*INSTRUCTIONS TO FOLLOW*. From the listing below, pull out every line where the string "neck" appears.
═════ INFORMATION GIVEN
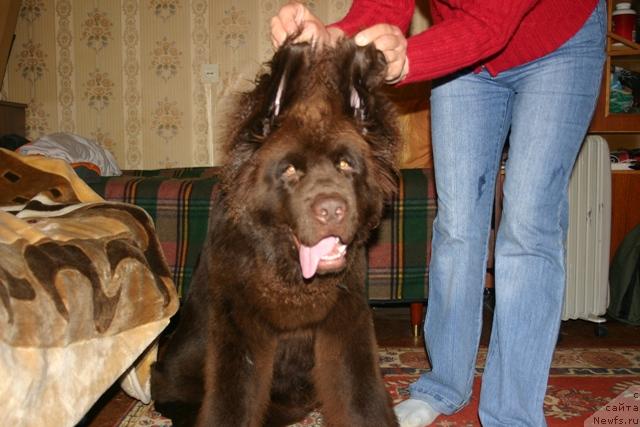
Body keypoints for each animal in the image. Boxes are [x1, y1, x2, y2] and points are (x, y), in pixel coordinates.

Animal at [151, 38, 400, 426]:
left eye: (346, 164)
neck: (290, 277)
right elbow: (232, 403)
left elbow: (362, 398)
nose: (332, 209)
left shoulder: (347, 322)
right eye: (290, 170)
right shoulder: (238, 329)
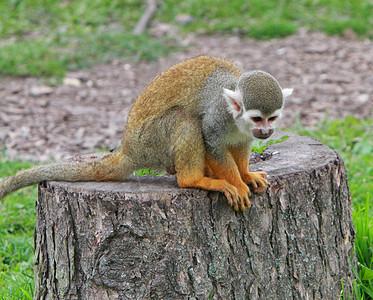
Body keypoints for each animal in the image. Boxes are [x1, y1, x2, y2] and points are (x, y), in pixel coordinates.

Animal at [0, 55, 290, 211]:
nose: (266, 130)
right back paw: (194, 179)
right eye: (257, 118)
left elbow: (240, 145)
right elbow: (212, 144)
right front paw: (237, 183)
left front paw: (246, 174)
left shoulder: (244, 132)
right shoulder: (218, 116)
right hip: (150, 141)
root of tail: (127, 148)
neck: (236, 118)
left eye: (272, 117)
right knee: (185, 119)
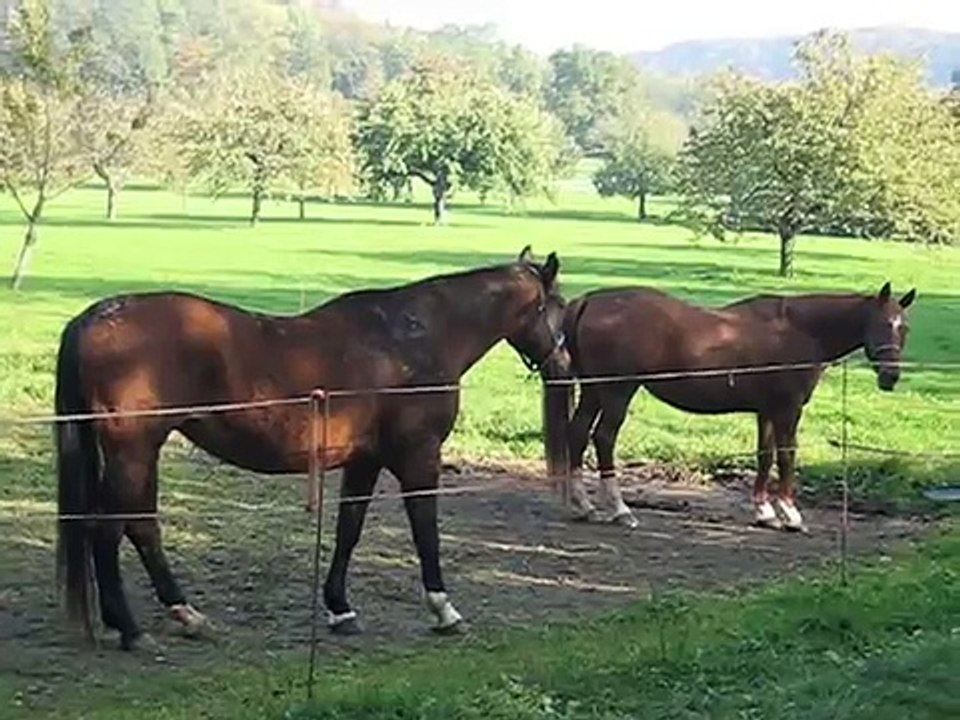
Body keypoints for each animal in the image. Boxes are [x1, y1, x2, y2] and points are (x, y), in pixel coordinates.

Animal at [55, 246, 570, 651]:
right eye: (559, 307)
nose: (564, 362)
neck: (412, 337)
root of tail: (96, 316)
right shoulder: (418, 458)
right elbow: (426, 530)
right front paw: (444, 610)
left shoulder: (366, 461)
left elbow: (349, 530)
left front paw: (340, 609)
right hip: (133, 452)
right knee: (111, 529)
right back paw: (131, 627)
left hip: (141, 453)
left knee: (140, 528)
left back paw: (183, 615)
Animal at [542, 281, 916, 532]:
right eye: (883, 324)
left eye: (905, 328)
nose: (891, 377)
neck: (799, 329)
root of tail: (590, 301)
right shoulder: (788, 410)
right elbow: (787, 456)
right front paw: (791, 515)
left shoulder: (767, 411)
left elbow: (765, 456)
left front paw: (764, 512)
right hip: (618, 391)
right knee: (603, 438)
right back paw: (620, 510)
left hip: (594, 391)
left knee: (578, 434)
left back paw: (585, 506)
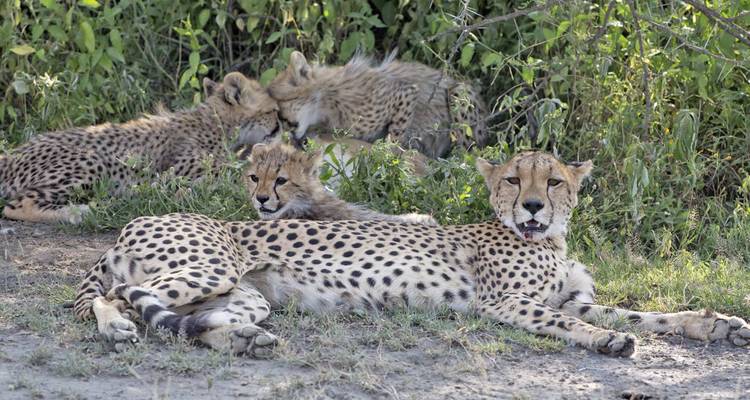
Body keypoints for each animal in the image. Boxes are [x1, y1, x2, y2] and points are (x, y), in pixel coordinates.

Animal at [0, 72, 280, 224]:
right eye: (272, 110)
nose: (281, 126)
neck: (215, 121)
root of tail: (13, 154)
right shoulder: (182, 172)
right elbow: (230, 176)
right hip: (94, 161)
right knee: (15, 206)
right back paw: (79, 211)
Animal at [73, 151, 750, 356]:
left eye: (554, 180)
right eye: (513, 179)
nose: (532, 206)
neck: (548, 239)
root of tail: (133, 221)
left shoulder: (579, 298)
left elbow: (647, 313)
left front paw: (717, 325)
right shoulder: (508, 307)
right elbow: (572, 323)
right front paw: (608, 342)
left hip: (245, 294)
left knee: (189, 321)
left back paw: (243, 341)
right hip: (208, 265)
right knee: (117, 299)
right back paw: (114, 330)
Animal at [267, 51, 490, 159]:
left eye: (282, 106)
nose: (285, 130)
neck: (326, 101)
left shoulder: (406, 93)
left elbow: (394, 138)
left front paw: (388, 164)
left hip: (459, 93)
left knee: (469, 152)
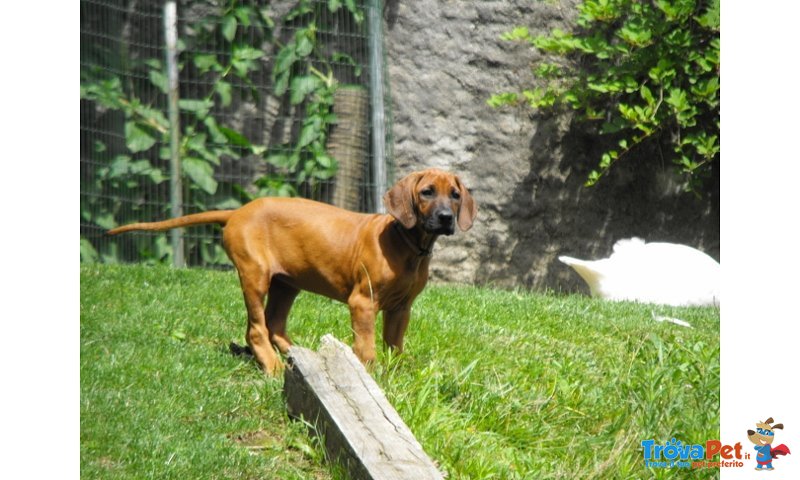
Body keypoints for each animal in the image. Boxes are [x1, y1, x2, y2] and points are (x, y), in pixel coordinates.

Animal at [108, 169, 478, 376]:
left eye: (455, 195)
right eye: (427, 192)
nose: (446, 218)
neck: (408, 244)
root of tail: (238, 211)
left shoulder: (402, 308)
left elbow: (394, 345)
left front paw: (397, 372)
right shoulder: (363, 302)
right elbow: (368, 346)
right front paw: (370, 374)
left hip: (287, 284)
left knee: (275, 324)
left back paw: (296, 355)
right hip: (254, 275)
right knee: (256, 329)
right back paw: (272, 367)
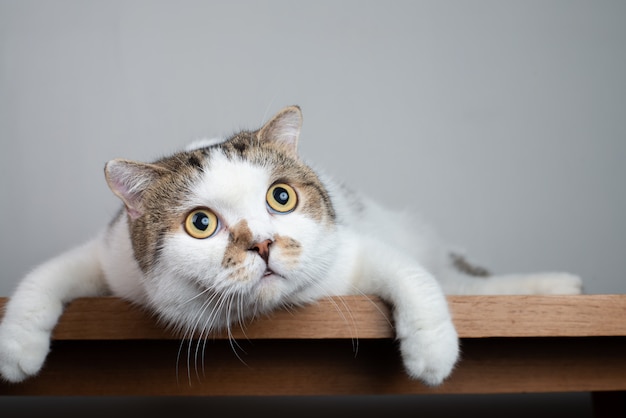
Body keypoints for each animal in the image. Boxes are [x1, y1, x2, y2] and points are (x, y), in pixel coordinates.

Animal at [0, 106, 580, 386]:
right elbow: (45, 275)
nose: (262, 243)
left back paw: (559, 285)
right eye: (200, 224)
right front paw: (18, 348)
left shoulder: (347, 253)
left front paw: (432, 351)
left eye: (281, 197)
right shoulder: (112, 257)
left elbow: (411, 276)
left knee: (451, 278)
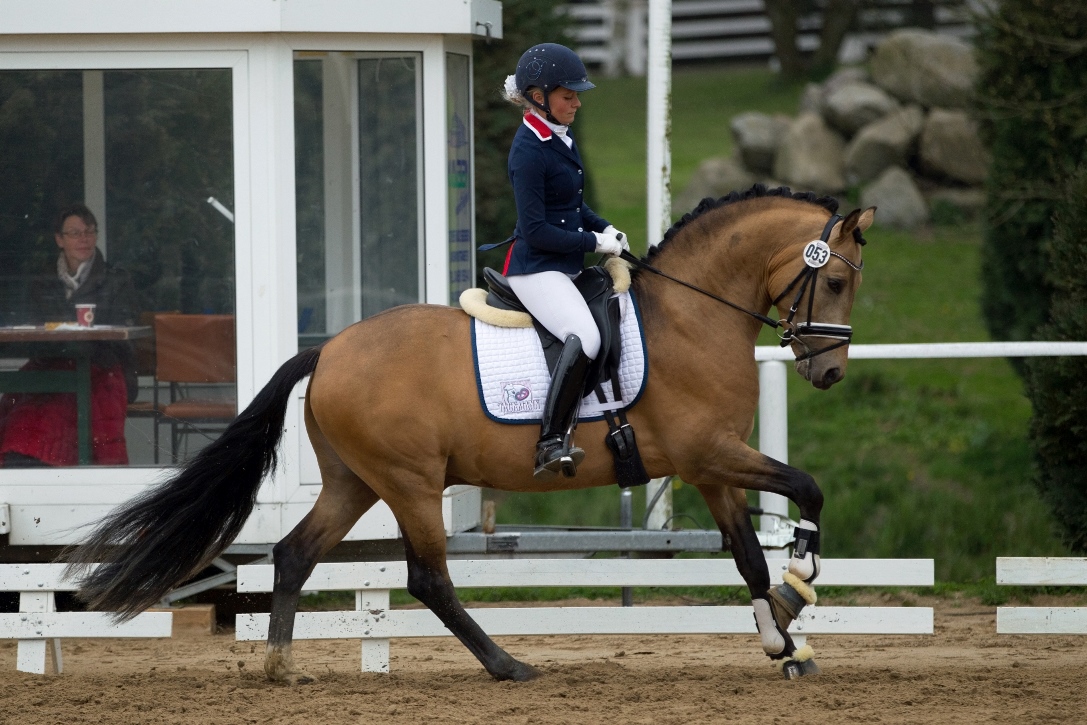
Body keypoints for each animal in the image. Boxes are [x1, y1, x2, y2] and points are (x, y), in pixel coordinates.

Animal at [63, 184, 873, 682]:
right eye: (834, 282)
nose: (832, 372)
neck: (691, 316)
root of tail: (329, 350)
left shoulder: (710, 466)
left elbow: (747, 556)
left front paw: (782, 639)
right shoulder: (711, 453)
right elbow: (807, 489)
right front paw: (801, 581)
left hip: (355, 482)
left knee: (294, 555)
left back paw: (281, 666)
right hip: (411, 482)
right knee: (428, 579)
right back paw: (506, 664)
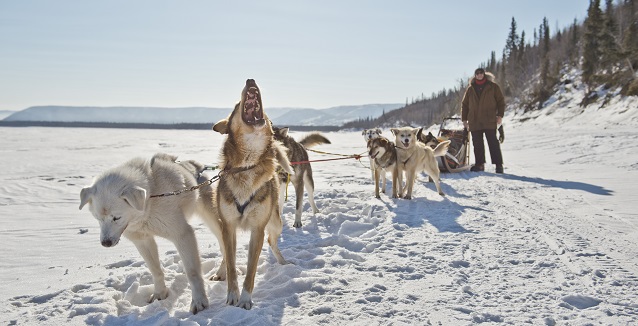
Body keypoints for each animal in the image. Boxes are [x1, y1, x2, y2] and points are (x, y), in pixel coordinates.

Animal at [80, 153, 222, 314]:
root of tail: (196, 166)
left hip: (212, 220)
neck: (151, 198)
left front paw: (199, 301)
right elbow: (155, 270)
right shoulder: (143, 240)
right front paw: (160, 293)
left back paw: (223, 272)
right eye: (98, 218)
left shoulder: (182, 235)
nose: (106, 243)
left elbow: (192, 272)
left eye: (116, 217)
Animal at [212, 79, 292, 310]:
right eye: (237, 104)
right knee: (225, 254)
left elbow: (251, 270)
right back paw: (220, 270)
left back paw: (283, 262)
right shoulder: (228, 226)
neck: (246, 167)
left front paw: (246, 299)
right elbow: (231, 265)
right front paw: (232, 295)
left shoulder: (258, 229)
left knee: (272, 242)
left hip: (276, 222)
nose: (250, 80)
══════════
*FINISHED TASK*.
neck: (290, 277)
neck: (236, 118)
neck: (412, 337)
neck: (799, 329)
neck: (215, 121)
neck: (548, 239)
neck: (326, 101)
neck: (408, 244)
neck: (691, 316)
neck: (151, 198)
neck: (246, 167)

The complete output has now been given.